"Le référendum n'est pas l'arme suprême de la démocratie", estime le sociologue Jean Viard

Alors qu’Emmanuel Macron n’exclut pas d’organiser plusieurs référendums dans les prochains mois, le sociologue Jean Viard analyse la portée et l’intérêt de cet outil en démocratie.

Article rédigé par Benjamin Fontaine - Jean Viard
Radio France
Publié
Temps de lecture : 4min
Un référendum sur plusieurs sujets pourrait être organisé d'ici la fin de l'année. (MOHAMMED BADRA / EPA)
Un référendum sur plusieurs sujets pourrait être organisé d'ici la fin de l'année. (MOHAMMED BADRA / EPA)

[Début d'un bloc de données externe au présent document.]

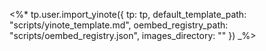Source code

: <%* tp.user.import_yinote({
    tp: tp,
    default_template_path: "scripts/yinote_template.md",
    oembed_registry_path: "scripts/oembed_registry.json",
    images_directory: ""
}) _%>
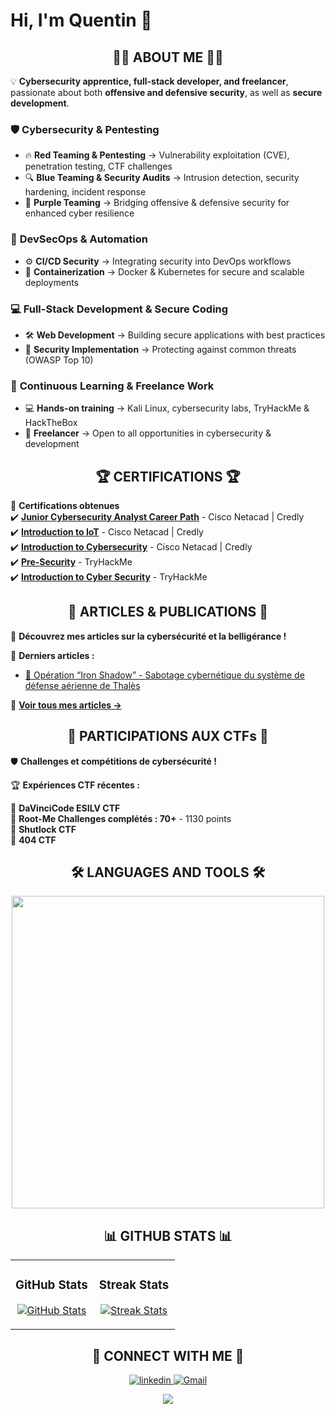 # Hi, I'm Quentin 👋

## <h2 align="center">👨‍💻 ABOUT ME 👨‍💻</h2>

💡 **Cybersecurity apprentice, full-stack developer, and freelancer**, passionate about both **offensive and defensive security**, as well as **secure development**.

### 🛡️ **Cybersecurity & Pentesting**
- 🔥 **Red Teaming & Pentesting** → Vulnerability exploitation (CVE), penetration testing, CTF challenges
- 🔍 **Blue Teaming & Security Audits** → Intrusion detection, security hardening, incident response
- 🏹 **Purple Teaming** → Bridging offensive & defensive security for enhanced cyber resilience

### 🚀 **DevSecOps & Automation**
- ⚙️ **CI/CD Security** → Integrating security into DevOps workflows
- 🐳 **Containerization** → Docker & Kubernetes for secure and scalable deployments

### 💻 **Full-Stack Development & Secure Coding**
- 🛠️ **Web Development** → Building secure applications with best practices
- 🔐 **Security Implementation** → Protecting against common threats (OWASP Top 10)

### 🎯 **Continuous Learning & Freelance Work**
- 💻 **Hands-on training** → Kali Linux, cybersecurity labs, TryHackMe & HackTheBox
- 💼 **Freelancer** → Open to all opportunities in cybersecurity & development

## <h2 align="center">🏆 CERTIFICATIONS 🏆</h2>

📜 **Certifications obtenues**  
✔️ [**Junior Cybersecurity Analyst Career Path**](https://www.credly.com/badges/296007f0-fd6d-4498-b1a7-c8425925bc6a/public_url) - Cisco Netacad | Credly  
✔️ [**Introduction to IoT**](https://www.credly.com/badges/45e7d951-1742-4e56-950c-5c911f00233c/public_url) - Cisco Netacad | Credly  
✔️ [**Introduction to Cybersecurity**](https://www.credly.com/badges/6924cd46-a971-461c-99cd-8b1d7f1d892e/public_url) - Cisco Netacad | Credly  
✔️ [**Pre-Security**](https://tryhackme-certificates.s3-eu-west-1.amazonaws.com/THM-LCIUEZ1SBH.pdf) - TryHackMe  
✔️ [**Introduction to Cyber Security**](https://tryhackme-certificates.s3-eu-west-1.amazonaws.com/THM-QGNH8FEBHC.pdf) - TryHackMe

<!--
## <h2 align="center">🚀 PROJETS GITHUB 🚀</h2>

💡 **Meilleurs projets open-source et contributions**

📂 **Projets récents :**  
🔗 [**CyberSec Toolkit**](https://github.com/TON-NOM-UTILISATEUR/cybersec-toolkit) - Outil automatisé pour tester la sécurité des API  
🔗 [**Malware Analysis Lab**](https://github.com/TON-NOM-UTILISATEUR/malware-lab) - Environnement de test pour l'analyse de logiciels malveillants  
🔗 [**CTF Write-ups**](https://github.com/TON-NOM-UTILISATEUR/CTF-writeups) - Solutions détaillées des CTFs

👀 [**Voir tous mes projets →**](https://github.com/TON-NOM-UTILISATEUR?tab=repositories)
-->

## <h2 align="center">📜 ARTICLES & PUBLICATIONS 📜</h2>

📌 **Découvrez mes articles sur la cybersécurité et la belligérance !**

🔗 **Derniers articles :**
- [🎯 Opération “Iron Shadow” - Sabotage cybernétique du système de défense aérienne de Thalès](https://www.linkedin.com/pulse/op%25C3%25A9ration-iron-shadow-sabotage-cybern%25C3%25A9tique-du-syst%25C3%25A8me-l%25C3%25A9v%25C3%25AAque-pc8ne/?trackingId=SZaoLQGMQ9OOOmYwzi9RaA%3D%3D)

🔎 [**Voir tous mes articles →**](https://www.linkedin.com/in/quentinleveque/recent-activity/articles/)

## <h2 align="center">🎯 PARTICIPATIONS AUX CTFs 🎯</h2>

🛡️ **Challenges et compétitions de cybersécurité !**

🏆 **Expériences CTF récentes :**  

🥇 **DaVinciCode ESILV CTF**  
🏅 **Root-Me Challenges complétés : 70+** - 1130 points  
🥈 **Shutlock CTF**  
🥈 **404 CTF**   

## <h2 align="center">🛠️ LANGUAGES AND TOOLS 🛠️</h2>

<p align="center">
<img width="500px" src="https://skillicons.dev/icons?i=java,spring,angular,kubernetes,bun,elysia,idea,py,ruby,c,html,css,figma,js,ts,react,bootstrap,nodejs,express,postgres,mongodb,mysql,git,github,vscode,docker,linux,powershell,raspberrypi,arduino,cpp&perline=12"  />
</p>

## <h2 align="center">📊 GITHUB STATS 📊</h2>

<table width="100%">
  <tr>
    <td width="50%">
      <h3 align="center"><strong>GitHub Stats</strong></h3>
      <p align="center">
        <a href="https://github.com/Quentiinlvq">
          <img align="center" src="https://github-readme-stats.vercel.app/api?username=Quentiinlvq&count_private=true&show_icons=true&theme=nightowl" alt="GitHub Stats" />
        </a>
      </p>
    </td>
    <td width="50%">
      <h3 align="center"><strong>Streak Stats</strong></h3>
      <p align="center">
        <a href="https://github.com/Quentiinlvq">
          <img align="center" src="https://streak-stats.demolab.com?user=Quentiinlvq&theme=nightowl" alt="Streak Stats" />
        </a>
      </p>
    </td>
  </tr>
</table>

## <h2 align="center">🤝 CONNECT WITH ME 🤝</h2>

<div align="center">
<a href="https://www.linkedin.com/in/quentinleveque/" target="_blank">
<img src=https://img.shields.io/badge/linkedin-%231E77B5.svg?&style=for-the-badge&logo=linkedin&logoColor=white alt=linkedin />
</a>

<a href="mailto:qleveque21@gmail.com" target="_blank">
<img src="https://img.shields.io/badge/Gmail-D14836?style=for-the-badge&logo=gmail&logoColor=white" alt="Gmail" />
</a>
</div>

<!--Footer--> 
<p align="center">
  <img src="https://capsule-render.vercel.app/api?type=waving&color=gradient&height=65&section=footer"/>
</p>
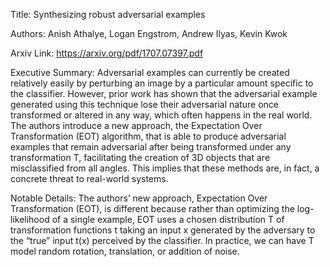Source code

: Title: Synthesizing robust adversarial examples 

Authors: Anish Athalye, Logan Engstrom, Andrew Ilyas, Kevin Kwok

Arxiv Link: https://arxiv.org/pdf/1707.07397.pdf

Executive Summary: Adversarial examples can currently be created relatively easily by perturbing an image by a particular amount specific to the classifier. However, prior work has shown that the adversarial example generated using this technique lose their adversarial nature once transformed or altered in any way, which often happens in the real world. The authors introduce a new approach, the Expectation Over Transformation (EOT) algorithm, that is able to produce adversarial examples that remain adversarial after being transformed under any transformation T, facilitating the creation of 3D objects that are misclassified from all angles. This implies that these methods are, in fact, a concrete threat to real-world systems.

Notable Details: The authors’ new approach, Expectation Over Transformation (EOT), is different because rather than optimizing the log-likelihood of a single example, EOT uses a chosen distribution T of transformation functions t taking an input x generated by the adversary to the “true” input t(x) perceived by the classifier. In practice, we can have T model random rotation, translation, or addition of noise.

Plusieurs référendums "en même temps". Ce mardi 13 mai 2025, tout en restant évasif sur les domaines concernés, Emmanuel Macron s’est dit favorable à l’organisation de plusieurs votes au même moment et sur différents sujets en cas de blocage à l’Assemblée nationale.

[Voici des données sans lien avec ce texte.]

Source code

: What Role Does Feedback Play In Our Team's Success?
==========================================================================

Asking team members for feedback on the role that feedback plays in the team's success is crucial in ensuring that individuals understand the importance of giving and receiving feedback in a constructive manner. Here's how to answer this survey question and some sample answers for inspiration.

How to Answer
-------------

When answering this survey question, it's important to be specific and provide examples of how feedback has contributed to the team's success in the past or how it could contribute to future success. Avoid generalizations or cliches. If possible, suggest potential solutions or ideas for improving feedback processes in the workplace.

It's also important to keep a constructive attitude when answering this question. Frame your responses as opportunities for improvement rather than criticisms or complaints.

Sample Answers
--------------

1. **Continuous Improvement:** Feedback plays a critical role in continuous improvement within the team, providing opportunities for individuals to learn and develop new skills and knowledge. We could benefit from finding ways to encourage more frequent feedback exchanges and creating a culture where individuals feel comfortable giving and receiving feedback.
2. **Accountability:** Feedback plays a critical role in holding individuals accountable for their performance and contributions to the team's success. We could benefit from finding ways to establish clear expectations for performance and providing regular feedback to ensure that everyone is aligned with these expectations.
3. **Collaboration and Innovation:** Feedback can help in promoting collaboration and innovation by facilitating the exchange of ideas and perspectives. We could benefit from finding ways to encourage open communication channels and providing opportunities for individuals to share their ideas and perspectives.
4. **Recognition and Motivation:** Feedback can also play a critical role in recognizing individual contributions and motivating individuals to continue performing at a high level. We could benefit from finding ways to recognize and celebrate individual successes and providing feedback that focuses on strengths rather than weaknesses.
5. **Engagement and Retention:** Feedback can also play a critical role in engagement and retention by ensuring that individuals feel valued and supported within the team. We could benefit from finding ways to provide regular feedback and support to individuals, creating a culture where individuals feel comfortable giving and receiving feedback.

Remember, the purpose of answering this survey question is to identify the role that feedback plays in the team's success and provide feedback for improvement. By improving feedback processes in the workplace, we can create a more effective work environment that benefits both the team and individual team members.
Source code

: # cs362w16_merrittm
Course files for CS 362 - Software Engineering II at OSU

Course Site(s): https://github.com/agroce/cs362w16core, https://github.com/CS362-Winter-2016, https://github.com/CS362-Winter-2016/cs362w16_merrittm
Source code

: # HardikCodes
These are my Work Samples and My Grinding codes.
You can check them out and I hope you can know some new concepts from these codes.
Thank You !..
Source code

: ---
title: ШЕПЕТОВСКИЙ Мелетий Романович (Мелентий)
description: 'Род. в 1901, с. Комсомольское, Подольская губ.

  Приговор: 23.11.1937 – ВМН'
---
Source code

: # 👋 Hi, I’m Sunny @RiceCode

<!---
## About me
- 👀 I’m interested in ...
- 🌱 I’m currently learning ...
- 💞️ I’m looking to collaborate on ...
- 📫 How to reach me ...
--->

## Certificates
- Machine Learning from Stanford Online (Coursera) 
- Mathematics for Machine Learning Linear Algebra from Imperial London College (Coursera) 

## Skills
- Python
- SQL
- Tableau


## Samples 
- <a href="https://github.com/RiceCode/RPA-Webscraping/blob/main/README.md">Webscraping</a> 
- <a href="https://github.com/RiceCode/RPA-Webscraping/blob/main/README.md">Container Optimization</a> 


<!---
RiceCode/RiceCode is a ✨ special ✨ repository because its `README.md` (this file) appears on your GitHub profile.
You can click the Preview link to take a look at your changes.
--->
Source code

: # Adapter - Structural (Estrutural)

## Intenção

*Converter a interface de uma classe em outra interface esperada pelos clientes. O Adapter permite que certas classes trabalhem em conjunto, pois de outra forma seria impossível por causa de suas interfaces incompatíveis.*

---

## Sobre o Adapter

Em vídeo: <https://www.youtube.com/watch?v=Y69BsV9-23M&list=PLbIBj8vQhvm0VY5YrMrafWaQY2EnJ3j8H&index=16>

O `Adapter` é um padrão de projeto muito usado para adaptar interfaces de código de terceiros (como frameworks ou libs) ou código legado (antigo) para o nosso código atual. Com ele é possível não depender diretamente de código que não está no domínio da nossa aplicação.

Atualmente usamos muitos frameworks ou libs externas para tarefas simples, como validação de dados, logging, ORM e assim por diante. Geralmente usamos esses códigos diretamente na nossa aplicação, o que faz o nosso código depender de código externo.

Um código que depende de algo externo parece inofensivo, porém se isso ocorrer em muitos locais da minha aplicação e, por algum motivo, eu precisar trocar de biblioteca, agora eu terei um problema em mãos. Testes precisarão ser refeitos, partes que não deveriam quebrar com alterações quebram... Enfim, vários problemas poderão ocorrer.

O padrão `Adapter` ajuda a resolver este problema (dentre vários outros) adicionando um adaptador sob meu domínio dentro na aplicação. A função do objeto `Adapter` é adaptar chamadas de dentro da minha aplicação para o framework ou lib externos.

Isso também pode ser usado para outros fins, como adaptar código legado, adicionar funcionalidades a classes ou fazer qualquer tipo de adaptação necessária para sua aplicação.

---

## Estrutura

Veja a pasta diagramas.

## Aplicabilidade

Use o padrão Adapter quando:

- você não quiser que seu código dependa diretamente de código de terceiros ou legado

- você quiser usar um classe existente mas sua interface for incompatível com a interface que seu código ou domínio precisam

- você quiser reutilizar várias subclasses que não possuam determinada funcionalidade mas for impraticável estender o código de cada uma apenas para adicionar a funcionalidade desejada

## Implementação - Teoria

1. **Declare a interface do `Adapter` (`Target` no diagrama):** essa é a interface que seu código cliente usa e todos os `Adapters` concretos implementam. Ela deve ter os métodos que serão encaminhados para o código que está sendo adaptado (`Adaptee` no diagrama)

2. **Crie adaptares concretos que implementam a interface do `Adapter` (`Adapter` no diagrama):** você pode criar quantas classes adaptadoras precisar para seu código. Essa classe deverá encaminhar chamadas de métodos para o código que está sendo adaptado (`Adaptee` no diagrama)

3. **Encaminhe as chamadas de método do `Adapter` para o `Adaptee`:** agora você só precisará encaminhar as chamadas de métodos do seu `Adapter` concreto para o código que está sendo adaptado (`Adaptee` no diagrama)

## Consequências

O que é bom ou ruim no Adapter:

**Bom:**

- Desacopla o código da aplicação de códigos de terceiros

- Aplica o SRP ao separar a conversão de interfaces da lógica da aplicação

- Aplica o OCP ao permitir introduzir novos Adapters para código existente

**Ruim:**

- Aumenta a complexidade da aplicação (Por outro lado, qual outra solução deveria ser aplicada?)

franceinfo : Brandi comme une menace par le président, le référendum est-il l'outil ultime, l'arme suprême de la démocratie ?

Jean Viard : Non, je ne le pense pas. Le référendum peut permettre de sacraliser une décision à un moment donné comme ce fut le cas au moment de l'indépendance de l'Algérie. Mais qu'est-ce qu'une décision ? C'est le fruit d'une délibération. Il faut qu'il y ait eu une réflexion, qu'on se soit documenté, qu'on ait réfléchi. Je ne suis pas sûr qu'on puisse faire une délibération démocratique apaisée et neutre dans nos sociétés numériques. Aujourd'hui, la rupture avec le politique est considérable et les référendums peuvent rapidement se transformer en vote d'opposition de principe. Je suis un peu désarçonné par cette agitation référendaire.

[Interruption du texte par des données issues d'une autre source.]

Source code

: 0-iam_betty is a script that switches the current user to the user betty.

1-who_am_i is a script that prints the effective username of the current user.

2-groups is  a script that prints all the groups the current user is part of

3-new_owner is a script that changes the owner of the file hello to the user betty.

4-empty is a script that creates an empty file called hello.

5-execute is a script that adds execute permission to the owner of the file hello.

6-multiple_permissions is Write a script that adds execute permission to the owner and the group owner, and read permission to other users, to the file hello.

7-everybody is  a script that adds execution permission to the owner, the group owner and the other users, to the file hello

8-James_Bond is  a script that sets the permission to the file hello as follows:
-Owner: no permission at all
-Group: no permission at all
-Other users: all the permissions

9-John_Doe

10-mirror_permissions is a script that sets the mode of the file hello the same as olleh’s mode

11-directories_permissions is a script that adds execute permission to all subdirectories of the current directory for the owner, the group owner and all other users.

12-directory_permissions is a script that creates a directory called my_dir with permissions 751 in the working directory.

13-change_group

Est-ce que faire appel directement aux Français ne fait pas perdre leur légitimité aux députés ou aux sénateurs ?

Oui, mais honnêtement, historiquement, les référendums ont plutôt été utilisés dans les régimes autoritaires par des dirigeants qui voulaient faire valider une décision. Une façon de se faire élire une deuxième fois. Aujourd'hui, il y a des pays comme la Suisse où le référendum est devenu un outil démocratique de décision, mais cela signifie que l'on n’a pas un pouvoir central fort. C'est entré dans la culture politique. Il se peut qu'un jour en France, avec la proportionnelle, on modifie, nous aussi, notre culture politique. Réapprenons à discuter, à délibérer collectivement avant de penser au référendum. Pour le moment, nous en sommes loin.

On sait aussi qu'aujourd'hui, avec les réseaux sociaux et les ingérences étrangères, le référendum peut devenir un outil de manipulation des populations.

Le risque est absolument considérable. On voit parfaitement que nous ne sommes pas bien équipés pour la guerre numérique même si la France et l'Europe font des progrès. Notre démocratie est relativement en danger à cause du monde numérique. On est dans une période où le champ politique est complètement explosé et les populations ont des revendications légitimes. Les gilets jaunes, on s'en souvient, se sont mobilisés pour le référendum d'initiative citoyenne, mais la démocratie ce n'est pas le café du commerce.

Que penser alors des conventions citoyennes ?

Elles sont remarquables d'intelligence. Les gens évoluent, s'écoutent, écoutent les experts. Le gros problème c'est qu'on ne les écoute pas en retour. Ce sont pourtant des lieux d'élaboration démocratique, de discussion, de réflexion commune. L'idée de mettre un outil d'intelligence démocratique à côté de la démocratie délibérative me semble un progrès considérable dans notre société. Ce sont, en plus, des endroits où il y a peu d'influence extérieure. Je pense en revanche qu'il faudrait les médiatiser un peu plus ou les ouvrir au public.